OBJETIVO: Copie, sem nenhuma alteração, o trecho do texto sobre a recepção de Jorge Amado na União Soviética que começa em "Por Vitória Regina" e vai até "em 60 países.", inclusive.

TEXTO:
..............................
A recepção de Jorge Amado na União Soviética

 Jorge Amado foi bem recebido pela cultura soviética em todos os seus estilos; escritor brasileiro foi aclamado quando servia ao realismo socialista e acolhido quando resolveu abordar outros temas

Por Vitória Regina

Jorge Amado (1912-2001) é um dos autores mais consagrados do Brasil. O baiano está no topo de escritores mais traduzidos, além de liderar a lista de adaptação ao cinema, teatro e televisão. A popularidade internacional do romancista do povo não era comum aos escritores brasileiros — não naquele período. Inclusive, o escritor chegou a receber um certificado do Guinness World Records, em 1996, por publicar 32 romances em 48 idiomas e em 60 países.

A popularidade da obra amadiana não respeitou os limites das fronteiras brasileiras e se estendeu até à União Soviética. Suspeita-se que Jorge tenha sido o escritor estrangeiro mais lido em todo o bloco soviético (1). Neste sentido, acabou tendo forte influência na cultura popular soviética e russa. O atual presidente do país, Vladimir Putin, afirma ter sido um capitão da areia (2), considerando que esse termo é utilizado na Rússia como sinônimo de criança de rua (SATO, 2019). Jorge foi acolhido e adorado pelos soviéticos, bem como foi modificado e lidou com diferentes problemas de tradução.

Com a Revolução de Outubro de 1917, as obras literárias de cunho progressistas e socialistas ganharam maior espaço no país, principalmente após a década de 1930, quando as editoras privadas foram extintas e as publicações ficaram centralizadas em editoras estatais. No entanto, embora houvesse um incentivo às traduções de obras que se aproximassem da realidade do povo soviético, algumas obras acabaram sendo modificadas em razão do moralismo do tradutor, Iúri Kalúguin, ou por cunho ideológico.
..............................
MATERIAL DE CONSULTA:
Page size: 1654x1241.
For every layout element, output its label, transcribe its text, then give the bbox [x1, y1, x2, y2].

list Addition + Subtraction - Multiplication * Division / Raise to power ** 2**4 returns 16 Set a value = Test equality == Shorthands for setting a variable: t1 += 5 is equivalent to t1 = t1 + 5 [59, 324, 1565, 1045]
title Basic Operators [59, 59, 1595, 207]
..............................
RESPOSTA COMPLETA:
Por Vitória Regina

Jorge Amado (1912-2001) é um dos autores mais consagrados do Brasil. O baiano está no topo de escritores mais traduzidos, além de liderar a lista de adaptação ao cinema, teatro e televisão. A popularidade internacional do romancista do povo não era comum aos escritores brasileiros — não naquele período. Inclusive, o escritor chegou a receber um certificado do Guinness World Records, em 1996, por publicar 32 romances em 48 idiomas e em 60 países.